YOUR TASK
Copy the records below with every "Подробнее" changed to "Читать далее" and nothing else altered. Leave the pictures out.

MATERIAL FOR THE TASK

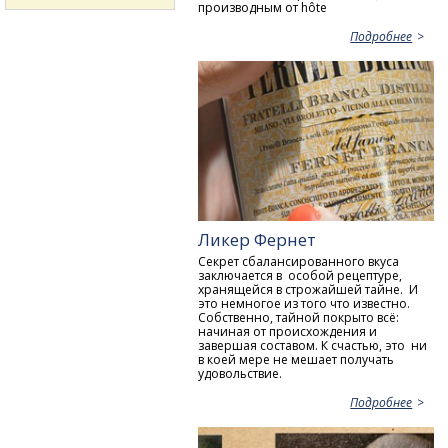
производным от hôte
Подробнее
Ликер Фернет
Секрет сбалансированного вкуса
заключается в особой рецептуре,
хранящейся в строжайшей тайне. И
это немногое из того что известно.
Собственно, тайной покрыто всё:
начиная от происхождения и
завершая составом. К счастью, это ни
в коей мере не мешает получать
удовольствие.
Подробнее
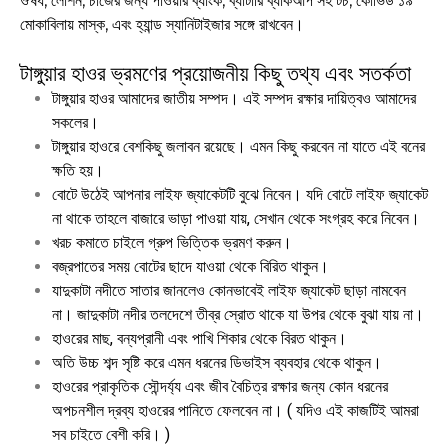
ঔষধ, লোশন, চার্জের জন্য পাওয়ার ব্যাংক, ব্যাটারি ব্যাকআপ সহ টর্চ, কোভিড ১৯
মোকাবিলায় মাস্ক, এবং হ্যান্ড স্যানিটাইজার সঙ্গে রাখবেন।
টাঙ্গুয়ার হাওর ভ্রমণের প্রয়োজনীয় কিছু তথ্য এবং সতর্কতা
টাঙ্গুয়ার হাওর আমাদের জাতীয় সম্পদ। এই সম্পদ রক্ষার দায়িত্বও আমাদের
সকলের।
টাঙ্গুয়ার হাওরে বেশকিছু জলাবন রয়েছে। এমন কিছু করবেন না যাতে এই বনের
ক্ষতি হয়।
বোটে উঠেই আপনার লাইফ জ্যাকেটটি বুঝে নিবেন। যদি বোটে লাইফ জ্যাকেট
না থাকে তাহলে বাজারে ভাড়া পাওয়া যায়, সেখান থেকে সংগ্রহ করে নিবেন।
খরচ কমাতে চাইলে গ্রুপ ভিত্তিক ভ্রমণ করুন।
বজ্রপাতের সময় বোটের ছাদে যাওয়া থেকে বিরিত থাকুন।
যাদুকাটা নদীতে সাতার জানলেও কোনভাবেই লাইফ জ্যাকেট ছাড়া নামবেন
না। জাদুকাটা নদীর তলদেশে তীব্র স্রোত থাকে যা উপর থেকে বুঝা যায় না।
হাওরের মাছ, বন্যপ্রানী এবং পাখি শিকার থেকে বিরত থাকুন।
অতি উচ্চ শব্দ সৃষ্টি করে এমন ধরনের ডিভাইস ব্যবহার থেকে থাকুন।
হাওরের প্রাকৃতিক সৌন্দর্য্য এবং জীব বৈচিত্র রক্ষার জন্য কোন ধরনের
অপচনশীল দ্রব্য হাওরের পানিতে ফেলবেন না। ( যদিও এই কাজটিই আমরা
সব চাইতে বেশী করি। )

EXPECTED ANSWER
производным от hôte
Читать далее
Ликер Фернет
Секрет сбалансированного вкуса
заключается в особой рецептуре,
хранящейся в строжайшей тайне. И
это немногое из того что известно.
Собственно, тайной покрыто всё:
начиная от происхождения и
завершая составом. К счастью, это ни
в коей мере не мешает получать
удовольствие.
Читать далее
ঔষধ, লোশন, চার্জের জন্য পাওয়ার ব্যাংক, ব্যাটারি ব্যাকআপ সহ টর্চ, কোভিড ১৯
মোকাবিলায় মাস্ক, এবং হ্যান্ড স্যানিটাইজার সঙ্গে রাখবেন।
টাঙ্গুয়ার হাওর ভ্রমণের প্রয়োজনীয় কিছু তথ্য এবং সতর্কতা
টাঙ্গুয়ার হাওর আমাদের জাতীয় সম্পদ। এই সম্পদ রক্ষার দায়িত্বও আমাদের
সকলের।
টাঙ্গুয়ার হাওরে বেশকিছু জলাবন রয়েছে। এমন কিছু করবেন না যাতে এই বনের
ক্ষতি হয়।
বোটে উঠেই আপনার লাইফ জ্যাকেটটি বুঝে নিবেন। যদি বোটে লাইফ জ্যাকেট
না থাকে তাহলে বাজারে ভাড়া পাওয়া যায়, সেখান থেকে সংগ্রহ করে নিবেন।
খরচ কমাতে চাইলে গ্রুপ ভিত্তিক ভ্রমণ করুন।
বজ্রপাতের সময় বোটের ছাদে যাওয়া থেকে বিরিত থাকুন।
যাদুকাটা নদীতে সাতার জানলেও কোনভাবেই লাইফ জ্যাকেট ছাড়া নামবেন
না। জাদুকাটা নদীর তলদেশে তীব্র স্রোত থাকে যা উপর থেকে বুঝা যায় না।
হাওরের মাছ, বন্যপ্রানী এবং পাখি শিকার থেকে বিরত থাকুন।
অতি উচ্চ শব্দ সৃষ্টি করে এমন ধরনের ডিভাইস ব্যবহার থেকে থাকুন।
হাওরের প্রাকৃতিক সৌন্দর্য্য এবং জীব বৈচিত্র রক্ষার জন্য কোন ধরনের
অপচনশীল দ্রব্য হাওরের পানিতে ফেলবেন না। ( যদিও এই কাজটিই আমরা
সব চাইতে বেশী করি। )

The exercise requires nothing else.